The reason I wrote the PEP in the first place is PyObjC: this project defines a proxy later between Python and Objective-C, with the goal to making it possible to write programs for Mac OS X in Python while being able to make full use of Apple’s high-level APIs. The proxy layer is mostly completely dynamic: proxies for Objective-C classes and their methods are created at runtime by inspecting the Objective-C runtime with optionally extra annotations (provided by the project) for stuff that cannot be extracted from the runtime.
That is, at runtime PyObjC creates a Python class “NSObject” that corresponds to the Objective-C class “NSObject” as defined by Apple. Every method of the Objective-C class is make available as a method on the Python proxy class as well.

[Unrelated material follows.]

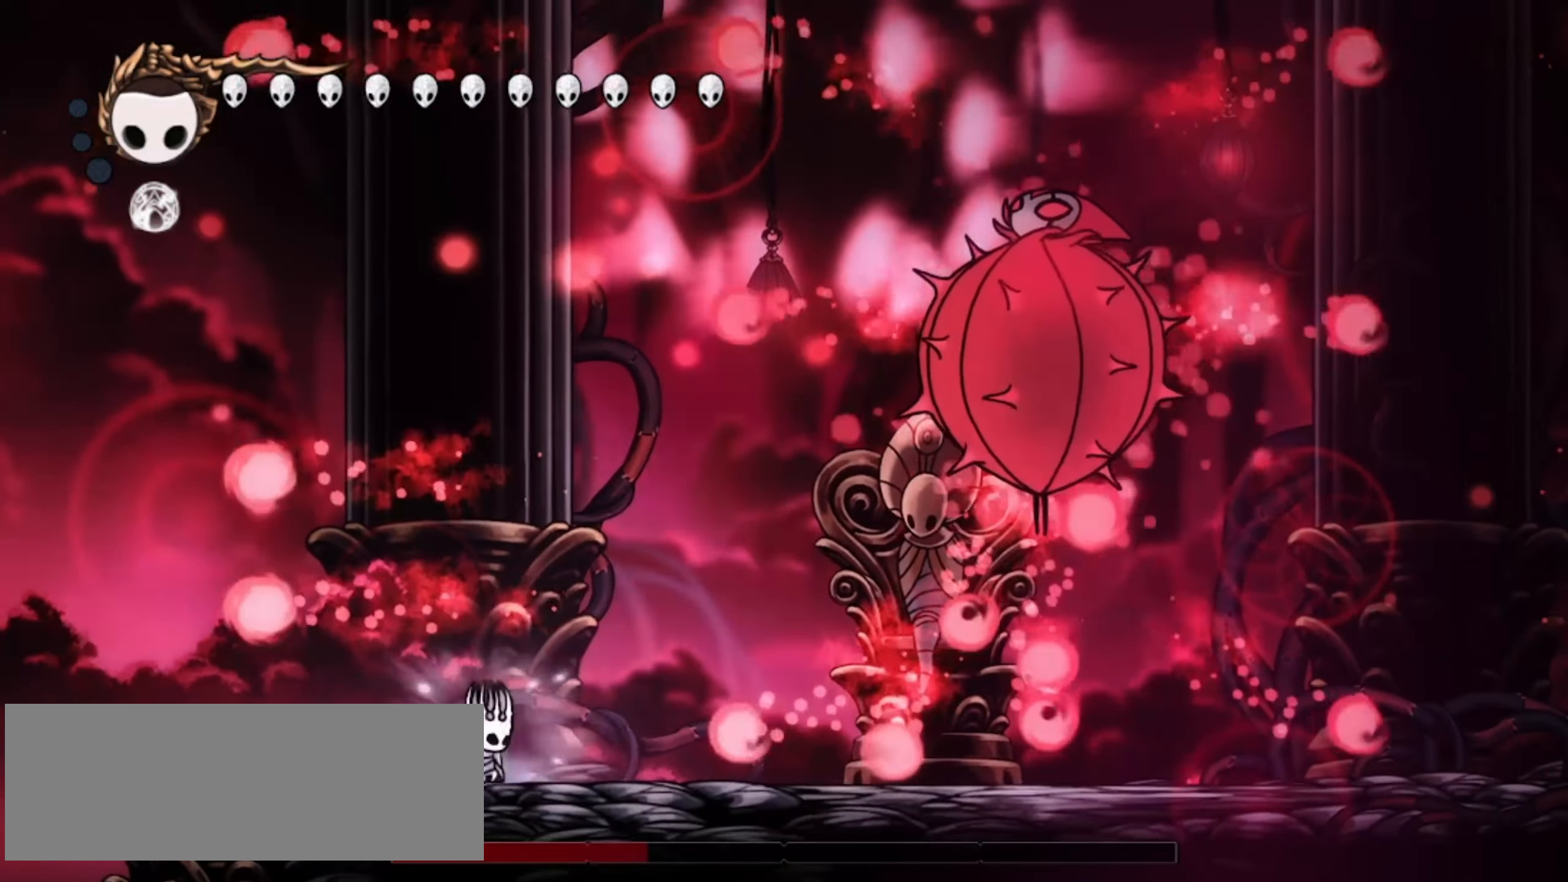
{"keys": ["left", "x"], "events": [[34, "left", "down"], [84, "left", "up"], [84, "right", "down"], [84, "z", "down"], [167, "left", "down"], [167, "right", "up"], [267, "left", "up"], [267, "right", "down"], [317, "z", "up"], [350, "left", "down"], [367, "right", "up"], [400, "left", "up"], [450, "right", "down"], [500, "left", "down"], [500, "right", "up"]]}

It is not possible to 100% reliably set up the Python proxy class for “NSObject” with all methods because Objective-C classes can grow new methods at runtime, and the introspection API that Apple provides does not have a way to detect this other than by polling. Older versions of PyObjC did poll, but even that was not relialble enough and left a race condition:
def someAction_(self, sender):
self.someMethod()
self.button.setTitle_(“click me”)
super().someOtherMethod()
The call to “someMethod” used to poll the Objective-C runtime for changes. The call through super() of someOtherMethod() does not do so because of the current semantics of super (which PEP 447 tries to change). That’s a problem because “self.button.setTitle_” might load a bundle that adds “someOtherMethod” to one of our super classes. That sadly enough is not a theoretical concern, I’ve seen something like this in the past.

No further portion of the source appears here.